## Instructions for the task
The reply must repeat each entry exactly and contain no pictures.

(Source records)
--- START ---
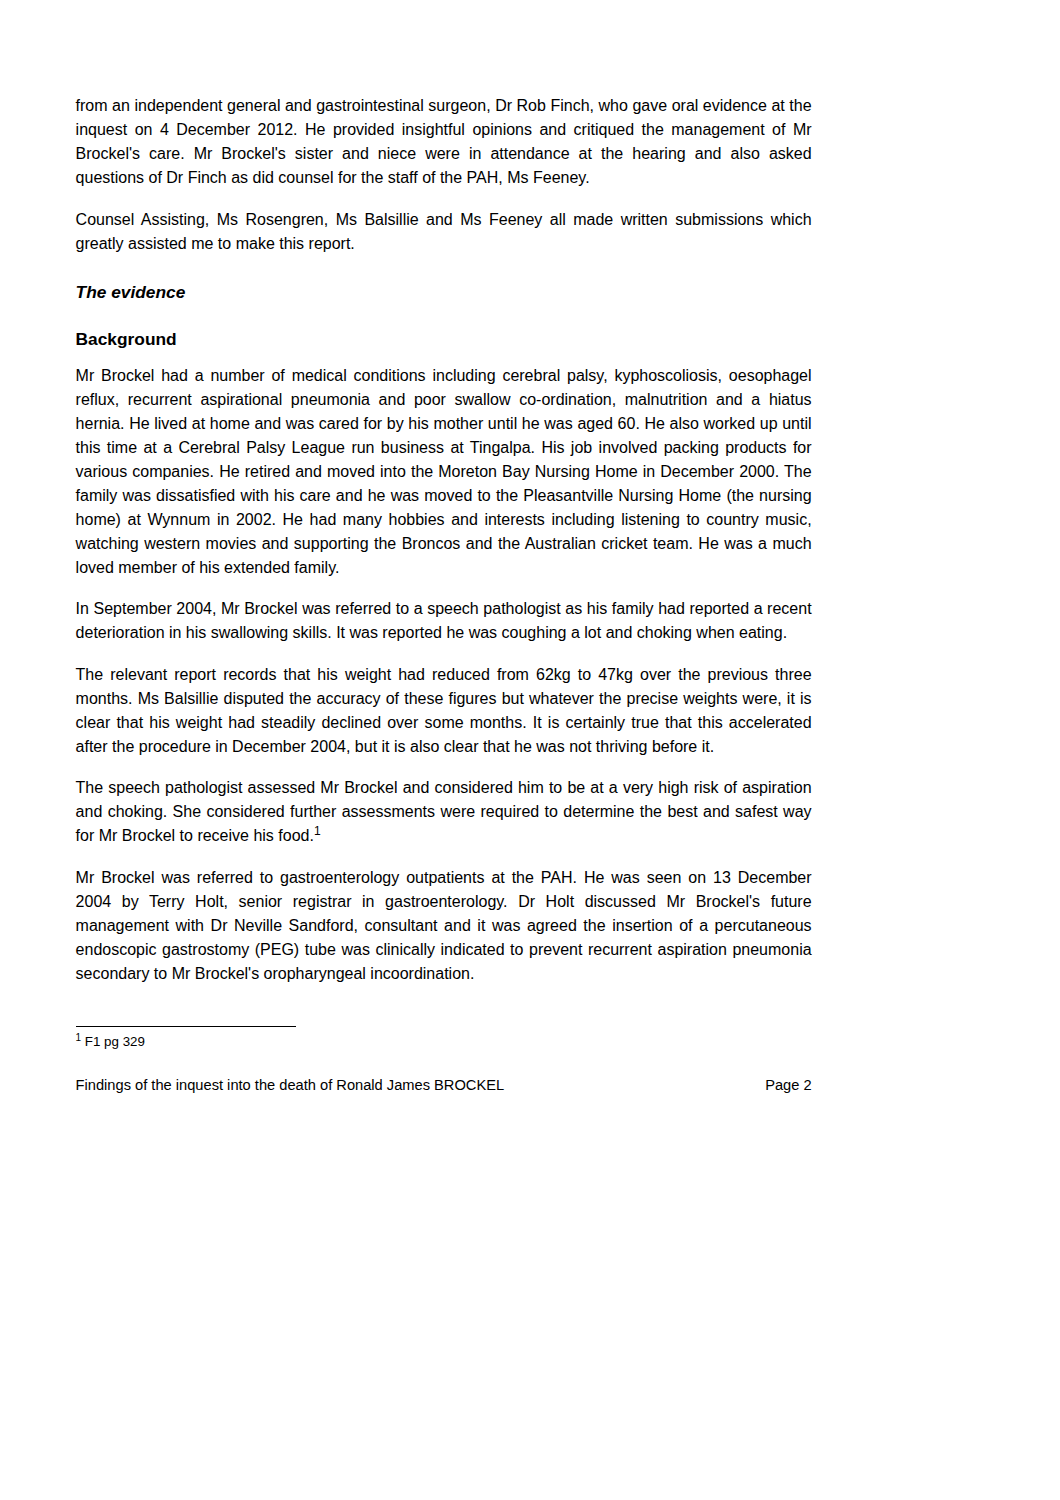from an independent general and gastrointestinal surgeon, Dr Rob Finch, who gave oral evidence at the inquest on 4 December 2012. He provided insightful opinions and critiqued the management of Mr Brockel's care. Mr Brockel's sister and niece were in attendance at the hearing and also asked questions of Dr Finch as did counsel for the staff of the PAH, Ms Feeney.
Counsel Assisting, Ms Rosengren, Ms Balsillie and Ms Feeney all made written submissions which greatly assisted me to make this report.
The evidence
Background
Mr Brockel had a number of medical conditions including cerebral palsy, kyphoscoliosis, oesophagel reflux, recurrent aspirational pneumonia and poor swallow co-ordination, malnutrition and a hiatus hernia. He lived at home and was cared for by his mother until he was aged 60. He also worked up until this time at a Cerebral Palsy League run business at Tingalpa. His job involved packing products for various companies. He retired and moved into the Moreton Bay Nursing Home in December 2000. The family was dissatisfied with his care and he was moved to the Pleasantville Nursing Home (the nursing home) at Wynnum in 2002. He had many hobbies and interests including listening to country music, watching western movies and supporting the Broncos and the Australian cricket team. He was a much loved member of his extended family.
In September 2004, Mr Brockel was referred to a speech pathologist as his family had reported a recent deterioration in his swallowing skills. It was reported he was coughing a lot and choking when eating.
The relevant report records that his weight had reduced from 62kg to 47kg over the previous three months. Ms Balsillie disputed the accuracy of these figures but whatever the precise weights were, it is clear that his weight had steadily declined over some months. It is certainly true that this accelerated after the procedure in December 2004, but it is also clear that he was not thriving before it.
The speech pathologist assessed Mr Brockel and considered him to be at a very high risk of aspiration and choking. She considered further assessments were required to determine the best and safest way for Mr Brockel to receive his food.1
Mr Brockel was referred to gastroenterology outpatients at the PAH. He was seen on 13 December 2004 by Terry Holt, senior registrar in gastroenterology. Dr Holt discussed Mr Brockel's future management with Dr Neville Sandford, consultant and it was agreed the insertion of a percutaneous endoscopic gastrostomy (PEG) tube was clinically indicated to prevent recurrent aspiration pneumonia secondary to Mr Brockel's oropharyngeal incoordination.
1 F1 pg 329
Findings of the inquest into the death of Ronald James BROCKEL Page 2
--- END ---
## Result for this task
from an independent general and gastrointestinal surgeon, Dr Rob Finch, who gave oral evidence at the inquest on 4 December 2012. He provided insightful opinions and critiqued the management of Mr Brockel's care. Mr Brockel's sister and niece were in attendance at the hearing and also asked questions of Dr Finch as did counsel for the staff of the PAH, Ms Feeney.
Counsel Assisting, Ms Rosengren, Ms Balsillie and Ms Feeney all made written submissions which greatly assisted me to make this report.
The evidence
Background
Mr Brockel had a number of medical conditions including cerebral palsy, kyphoscoliosis, oesophagel reflux, recurrent aspirational pneumonia and poor swallow co-ordination, malnutrition and a hiatus hernia. He lived at home and was cared for by his mother until he was aged 60. He also worked up until this time at a Cerebral Palsy League run business at Tingalpa. His job involved packing products for various companies. He retired and moved into the Moreton Bay Nursing Home in December 2000. The family was dissatisfied with his care and he was moved to the Pleasantville Nursing Home (the nursing home) at Wynnum in 2002. He had many hobbies and interests including listening to country music, watching western movies and supporting the Broncos and the Australian cricket team. He was a much loved member of his extended family.
In September 2004, Mr Brockel was referred to a speech pathologist as his family had reported a recent deterioration in his swallowing skills. It was reported he was coughing a lot and choking when eating.
The relevant report records that his weight had reduced from 62kg to 47kg over the previous three months. Ms Balsillie disputed the accuracy of these figures but whatever the precise weights were, it is clear that his weight had steadily declined over some months. It is certainly true that this accelerated after the procedure in December 2004, but it is also clear that he was not thriving before it.
The speech pathologist assessed Mr Brockel and considered him to be at a very high risk of aspiration and choking. She considered further assessments were required to determine the best and safest way for Mr Brockel to receive his food.1
Mr Brockel was referred to gastroenterology outpatients at the PAH. He was seen on 13 December 2004 by Terry Holt, senior registrar in gastroenterology. Dr Holt discussed Mr Brockel's future management with Dr Neville Sandford, consultant and it was agreed the insertion of a percutaneous endoscopic gastrostomy (PEG) tube was clinically indicated to prevent recurrent aspiration pneumonia secondary to Mr Brockel's oropharyngeal incoordination.
1 F1 pg 329
Findings of the inquest into the death of Ronald James BROCKEL Page 2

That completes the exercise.